→ EXERCISE DETAILS
Lines in which "PUPH" appears should be pulled from the data below.
──────
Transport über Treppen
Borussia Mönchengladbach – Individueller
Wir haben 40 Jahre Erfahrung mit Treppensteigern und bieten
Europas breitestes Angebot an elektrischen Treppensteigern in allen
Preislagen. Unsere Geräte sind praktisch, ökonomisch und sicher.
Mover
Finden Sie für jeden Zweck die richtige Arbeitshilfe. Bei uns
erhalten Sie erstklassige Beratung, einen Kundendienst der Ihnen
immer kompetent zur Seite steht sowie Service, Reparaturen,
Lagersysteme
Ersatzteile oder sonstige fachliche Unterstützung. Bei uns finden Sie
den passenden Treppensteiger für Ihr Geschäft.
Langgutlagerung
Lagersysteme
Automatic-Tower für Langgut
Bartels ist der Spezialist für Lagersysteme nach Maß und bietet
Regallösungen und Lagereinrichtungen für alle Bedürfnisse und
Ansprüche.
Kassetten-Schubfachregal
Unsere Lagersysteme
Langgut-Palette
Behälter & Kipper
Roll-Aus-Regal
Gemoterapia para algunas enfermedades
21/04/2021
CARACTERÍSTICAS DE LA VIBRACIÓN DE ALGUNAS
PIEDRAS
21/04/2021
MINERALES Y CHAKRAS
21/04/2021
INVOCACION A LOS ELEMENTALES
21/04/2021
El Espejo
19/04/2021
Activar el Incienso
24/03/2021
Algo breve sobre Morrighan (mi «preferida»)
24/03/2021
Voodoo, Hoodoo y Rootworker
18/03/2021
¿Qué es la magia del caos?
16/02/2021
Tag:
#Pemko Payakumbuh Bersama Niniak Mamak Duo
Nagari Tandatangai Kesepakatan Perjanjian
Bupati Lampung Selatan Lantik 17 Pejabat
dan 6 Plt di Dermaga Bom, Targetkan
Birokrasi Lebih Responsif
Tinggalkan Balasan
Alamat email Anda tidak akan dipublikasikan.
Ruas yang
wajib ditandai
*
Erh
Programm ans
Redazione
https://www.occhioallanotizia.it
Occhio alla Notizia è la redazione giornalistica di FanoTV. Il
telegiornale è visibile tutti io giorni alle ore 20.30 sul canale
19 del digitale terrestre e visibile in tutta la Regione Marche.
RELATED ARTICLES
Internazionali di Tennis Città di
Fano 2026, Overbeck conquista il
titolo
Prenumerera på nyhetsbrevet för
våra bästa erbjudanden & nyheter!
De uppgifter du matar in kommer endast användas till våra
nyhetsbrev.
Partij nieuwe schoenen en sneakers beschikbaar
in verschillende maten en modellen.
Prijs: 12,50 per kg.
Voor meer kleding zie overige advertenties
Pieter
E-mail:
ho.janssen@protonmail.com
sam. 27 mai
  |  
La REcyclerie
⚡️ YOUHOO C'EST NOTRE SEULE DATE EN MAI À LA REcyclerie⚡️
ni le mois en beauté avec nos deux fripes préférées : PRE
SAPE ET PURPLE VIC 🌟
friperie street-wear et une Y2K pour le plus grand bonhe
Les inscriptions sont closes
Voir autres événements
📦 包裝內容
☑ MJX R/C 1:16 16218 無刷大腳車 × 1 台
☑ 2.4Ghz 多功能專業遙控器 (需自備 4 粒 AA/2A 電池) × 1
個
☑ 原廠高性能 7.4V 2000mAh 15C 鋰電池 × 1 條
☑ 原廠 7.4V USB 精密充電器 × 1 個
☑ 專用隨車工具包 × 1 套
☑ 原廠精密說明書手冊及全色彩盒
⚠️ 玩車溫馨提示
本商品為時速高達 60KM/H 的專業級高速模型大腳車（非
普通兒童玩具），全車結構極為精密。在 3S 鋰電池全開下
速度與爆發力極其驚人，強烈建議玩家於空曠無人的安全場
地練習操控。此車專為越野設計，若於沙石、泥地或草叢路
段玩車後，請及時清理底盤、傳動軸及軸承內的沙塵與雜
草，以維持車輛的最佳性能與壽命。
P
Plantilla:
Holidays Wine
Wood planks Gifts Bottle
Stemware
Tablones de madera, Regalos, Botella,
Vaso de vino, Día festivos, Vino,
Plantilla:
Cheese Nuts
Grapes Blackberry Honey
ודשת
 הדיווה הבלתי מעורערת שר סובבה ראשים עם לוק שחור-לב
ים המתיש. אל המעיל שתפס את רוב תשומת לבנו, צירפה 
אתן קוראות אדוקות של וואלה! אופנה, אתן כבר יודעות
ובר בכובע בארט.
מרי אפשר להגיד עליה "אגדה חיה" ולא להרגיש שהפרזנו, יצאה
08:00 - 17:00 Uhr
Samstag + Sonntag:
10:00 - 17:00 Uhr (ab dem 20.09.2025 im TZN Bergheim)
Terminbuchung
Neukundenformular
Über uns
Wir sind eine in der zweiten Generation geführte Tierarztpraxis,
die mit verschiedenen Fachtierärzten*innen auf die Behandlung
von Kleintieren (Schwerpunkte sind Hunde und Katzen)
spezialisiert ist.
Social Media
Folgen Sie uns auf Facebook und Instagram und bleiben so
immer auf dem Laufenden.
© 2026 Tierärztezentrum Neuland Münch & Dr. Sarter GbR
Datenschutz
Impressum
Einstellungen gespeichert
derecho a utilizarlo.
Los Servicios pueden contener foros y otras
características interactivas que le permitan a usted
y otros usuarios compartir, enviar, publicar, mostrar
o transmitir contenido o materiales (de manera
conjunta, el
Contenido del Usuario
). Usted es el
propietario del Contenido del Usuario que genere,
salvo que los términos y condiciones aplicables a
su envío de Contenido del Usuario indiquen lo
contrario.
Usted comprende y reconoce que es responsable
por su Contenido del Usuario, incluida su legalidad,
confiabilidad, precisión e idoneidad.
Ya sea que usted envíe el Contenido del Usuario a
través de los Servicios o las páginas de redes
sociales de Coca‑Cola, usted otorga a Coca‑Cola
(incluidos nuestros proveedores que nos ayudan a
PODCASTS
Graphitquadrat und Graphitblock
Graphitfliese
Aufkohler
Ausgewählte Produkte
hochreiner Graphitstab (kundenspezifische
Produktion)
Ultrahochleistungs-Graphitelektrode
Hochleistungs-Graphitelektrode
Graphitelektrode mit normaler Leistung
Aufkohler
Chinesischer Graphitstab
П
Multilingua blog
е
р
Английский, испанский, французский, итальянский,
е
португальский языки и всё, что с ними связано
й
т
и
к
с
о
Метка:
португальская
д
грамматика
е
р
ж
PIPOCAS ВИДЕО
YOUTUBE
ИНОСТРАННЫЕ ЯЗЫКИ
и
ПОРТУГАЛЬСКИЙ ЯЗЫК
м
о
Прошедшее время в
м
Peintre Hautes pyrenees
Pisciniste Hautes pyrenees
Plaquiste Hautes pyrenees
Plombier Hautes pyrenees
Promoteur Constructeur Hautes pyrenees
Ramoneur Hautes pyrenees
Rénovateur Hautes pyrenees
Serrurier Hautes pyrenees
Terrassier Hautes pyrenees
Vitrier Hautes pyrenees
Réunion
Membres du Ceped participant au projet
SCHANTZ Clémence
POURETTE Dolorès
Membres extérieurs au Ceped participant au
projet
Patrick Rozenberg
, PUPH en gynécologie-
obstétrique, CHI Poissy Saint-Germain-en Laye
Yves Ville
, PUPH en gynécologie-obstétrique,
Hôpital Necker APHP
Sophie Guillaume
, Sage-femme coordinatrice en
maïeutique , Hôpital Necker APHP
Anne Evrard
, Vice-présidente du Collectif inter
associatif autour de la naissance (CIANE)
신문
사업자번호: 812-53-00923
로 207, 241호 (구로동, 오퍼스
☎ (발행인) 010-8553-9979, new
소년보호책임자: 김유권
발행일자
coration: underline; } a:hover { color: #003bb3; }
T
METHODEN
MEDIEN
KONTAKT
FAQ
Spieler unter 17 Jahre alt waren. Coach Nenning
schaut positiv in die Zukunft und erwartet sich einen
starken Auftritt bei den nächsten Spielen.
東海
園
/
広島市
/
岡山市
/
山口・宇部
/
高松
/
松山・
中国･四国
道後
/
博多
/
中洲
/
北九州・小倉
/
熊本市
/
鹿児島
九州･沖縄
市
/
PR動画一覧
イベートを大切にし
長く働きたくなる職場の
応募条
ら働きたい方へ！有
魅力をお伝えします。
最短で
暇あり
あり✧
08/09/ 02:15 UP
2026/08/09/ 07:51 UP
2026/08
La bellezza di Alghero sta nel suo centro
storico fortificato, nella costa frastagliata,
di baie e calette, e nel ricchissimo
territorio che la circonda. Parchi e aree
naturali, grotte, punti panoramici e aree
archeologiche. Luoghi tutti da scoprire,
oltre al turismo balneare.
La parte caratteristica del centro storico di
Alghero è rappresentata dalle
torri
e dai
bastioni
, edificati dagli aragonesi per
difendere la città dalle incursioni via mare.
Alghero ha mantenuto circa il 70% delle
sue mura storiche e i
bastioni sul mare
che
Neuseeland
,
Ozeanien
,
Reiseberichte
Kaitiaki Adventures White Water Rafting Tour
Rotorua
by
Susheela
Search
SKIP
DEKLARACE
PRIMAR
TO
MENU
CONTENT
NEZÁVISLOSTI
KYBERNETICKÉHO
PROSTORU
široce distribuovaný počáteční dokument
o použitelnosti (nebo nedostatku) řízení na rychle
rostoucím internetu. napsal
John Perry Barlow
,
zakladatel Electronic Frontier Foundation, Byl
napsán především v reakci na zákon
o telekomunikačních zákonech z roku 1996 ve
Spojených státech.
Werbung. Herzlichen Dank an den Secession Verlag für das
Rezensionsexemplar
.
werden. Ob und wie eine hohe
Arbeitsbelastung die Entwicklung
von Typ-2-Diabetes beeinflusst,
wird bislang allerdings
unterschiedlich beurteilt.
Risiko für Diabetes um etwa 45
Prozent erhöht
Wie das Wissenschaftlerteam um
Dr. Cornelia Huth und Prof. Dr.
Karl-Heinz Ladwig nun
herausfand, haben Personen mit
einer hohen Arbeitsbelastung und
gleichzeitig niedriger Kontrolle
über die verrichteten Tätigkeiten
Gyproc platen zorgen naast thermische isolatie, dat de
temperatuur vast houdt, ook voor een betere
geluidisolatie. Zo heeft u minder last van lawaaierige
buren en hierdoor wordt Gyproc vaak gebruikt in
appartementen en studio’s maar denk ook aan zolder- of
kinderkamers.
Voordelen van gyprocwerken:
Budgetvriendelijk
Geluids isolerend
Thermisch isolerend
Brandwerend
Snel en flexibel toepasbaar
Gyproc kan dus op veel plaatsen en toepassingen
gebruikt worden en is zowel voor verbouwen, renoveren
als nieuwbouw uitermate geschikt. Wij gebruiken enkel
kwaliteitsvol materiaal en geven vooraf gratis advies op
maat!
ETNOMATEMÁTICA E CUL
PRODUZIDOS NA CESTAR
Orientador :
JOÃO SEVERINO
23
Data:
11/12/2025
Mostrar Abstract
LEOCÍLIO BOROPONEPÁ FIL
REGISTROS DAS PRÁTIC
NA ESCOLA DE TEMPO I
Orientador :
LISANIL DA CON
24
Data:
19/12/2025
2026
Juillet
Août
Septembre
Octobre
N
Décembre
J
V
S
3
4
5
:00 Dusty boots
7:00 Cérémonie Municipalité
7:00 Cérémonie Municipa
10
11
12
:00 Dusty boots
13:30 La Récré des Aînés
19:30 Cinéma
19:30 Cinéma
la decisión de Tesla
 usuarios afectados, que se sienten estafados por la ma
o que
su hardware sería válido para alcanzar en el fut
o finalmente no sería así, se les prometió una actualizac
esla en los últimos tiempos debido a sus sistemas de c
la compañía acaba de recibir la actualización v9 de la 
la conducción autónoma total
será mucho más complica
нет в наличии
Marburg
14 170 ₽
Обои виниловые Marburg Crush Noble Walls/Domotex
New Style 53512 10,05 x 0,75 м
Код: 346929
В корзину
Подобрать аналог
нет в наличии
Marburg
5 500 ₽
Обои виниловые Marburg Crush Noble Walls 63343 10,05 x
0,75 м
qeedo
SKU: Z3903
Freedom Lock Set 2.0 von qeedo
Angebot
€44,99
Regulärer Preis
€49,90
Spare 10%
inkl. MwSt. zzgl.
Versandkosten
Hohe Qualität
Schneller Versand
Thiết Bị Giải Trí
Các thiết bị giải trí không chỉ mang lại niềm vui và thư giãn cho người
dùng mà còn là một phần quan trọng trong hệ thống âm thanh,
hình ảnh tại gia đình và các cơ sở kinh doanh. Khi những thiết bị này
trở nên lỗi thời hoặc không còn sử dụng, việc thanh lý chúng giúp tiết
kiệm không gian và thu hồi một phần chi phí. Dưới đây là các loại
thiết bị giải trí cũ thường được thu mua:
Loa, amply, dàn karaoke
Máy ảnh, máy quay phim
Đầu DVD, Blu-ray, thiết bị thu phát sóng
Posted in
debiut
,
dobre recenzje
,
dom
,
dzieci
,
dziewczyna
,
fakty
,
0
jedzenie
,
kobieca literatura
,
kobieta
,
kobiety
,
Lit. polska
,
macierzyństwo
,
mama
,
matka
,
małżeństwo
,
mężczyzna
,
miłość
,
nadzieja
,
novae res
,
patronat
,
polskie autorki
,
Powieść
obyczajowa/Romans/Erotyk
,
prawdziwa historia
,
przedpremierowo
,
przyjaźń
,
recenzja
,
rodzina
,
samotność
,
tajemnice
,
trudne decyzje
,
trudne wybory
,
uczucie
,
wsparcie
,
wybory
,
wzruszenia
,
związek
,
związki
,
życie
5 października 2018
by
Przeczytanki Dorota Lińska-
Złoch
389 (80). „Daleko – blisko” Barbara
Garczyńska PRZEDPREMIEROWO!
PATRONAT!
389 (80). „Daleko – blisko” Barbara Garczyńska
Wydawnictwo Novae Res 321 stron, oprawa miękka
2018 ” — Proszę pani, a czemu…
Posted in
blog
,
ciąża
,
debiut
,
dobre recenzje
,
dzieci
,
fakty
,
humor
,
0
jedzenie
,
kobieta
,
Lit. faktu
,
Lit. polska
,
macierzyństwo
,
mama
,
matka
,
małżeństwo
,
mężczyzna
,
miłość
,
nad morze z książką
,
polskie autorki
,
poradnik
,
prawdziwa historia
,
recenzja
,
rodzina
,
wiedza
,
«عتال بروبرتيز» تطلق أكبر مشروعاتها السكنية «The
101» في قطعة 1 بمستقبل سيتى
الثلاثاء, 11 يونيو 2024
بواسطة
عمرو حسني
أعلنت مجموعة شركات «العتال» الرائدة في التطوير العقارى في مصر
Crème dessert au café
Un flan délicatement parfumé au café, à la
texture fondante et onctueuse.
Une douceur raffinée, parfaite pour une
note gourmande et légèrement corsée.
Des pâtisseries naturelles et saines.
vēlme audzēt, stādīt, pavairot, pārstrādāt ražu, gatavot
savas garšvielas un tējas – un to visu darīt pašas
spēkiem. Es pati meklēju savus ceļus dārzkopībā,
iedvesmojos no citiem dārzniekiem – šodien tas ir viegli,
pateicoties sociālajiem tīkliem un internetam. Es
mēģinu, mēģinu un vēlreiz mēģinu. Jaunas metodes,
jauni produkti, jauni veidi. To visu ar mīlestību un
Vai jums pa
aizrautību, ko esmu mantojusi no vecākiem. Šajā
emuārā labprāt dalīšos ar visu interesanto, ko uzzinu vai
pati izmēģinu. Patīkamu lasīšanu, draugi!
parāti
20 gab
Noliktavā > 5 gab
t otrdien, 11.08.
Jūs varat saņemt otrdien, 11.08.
──────
→ EXPECTED OUTPUT
, PUPH en gynécologie-
, PUPH en gynécologie-obstétrique,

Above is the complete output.